I'm tempted to mark this RTBC...but will defer to dmitrig01 to find out why he was opposed.
Comment #56
mikey_p commentedYeah maybe its me just not knowing how placeholders work, but I didn't see a way to keep the "Edit" part of the string in italic without making the HTML external. Course this is probably bad from a theming perspective now, but I'm not sure.
Actually for translation purposes it may be better to keep the @content-type inside t() so that it will be presented to translators as a different string.(Forgot that I already did that.)Comment #57
dmitrig01 commentedI like this better.
Comment #58
webchickJust asking... is there a reason we don't do:
This seems like it would give translators more context/control.
Comment #59
mikey_p commentedWhile it would give it more control/context to translators, in #51 yoroy suggested keeping everything except the title in italics. For example:
Edit Page Title
It looks like this in practice:
What webchick suggests in #58 would give:
Edit Page Title
Comment #60
gregglesAs mikey_p demonstrated, this is to give visual separation between the label and the title of the node.

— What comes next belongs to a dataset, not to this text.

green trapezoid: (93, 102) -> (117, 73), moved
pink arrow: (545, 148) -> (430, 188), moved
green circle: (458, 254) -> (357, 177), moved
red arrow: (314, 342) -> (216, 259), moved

My original patch used italics and a : to give the visual separation - which was overkill (in addition to awkward wording). I do agree that putting the node title into the t() gives more flexibility to translators.
So...
Edit Page This is a page
Comment #61
webchickGreat work, folks! I went ahead and committed this. I think Dries's concern at #4 was about changing the page title, which we no longer do in this patch.
Comment #62
robertdouglass commentedSweeet! Thanks, all.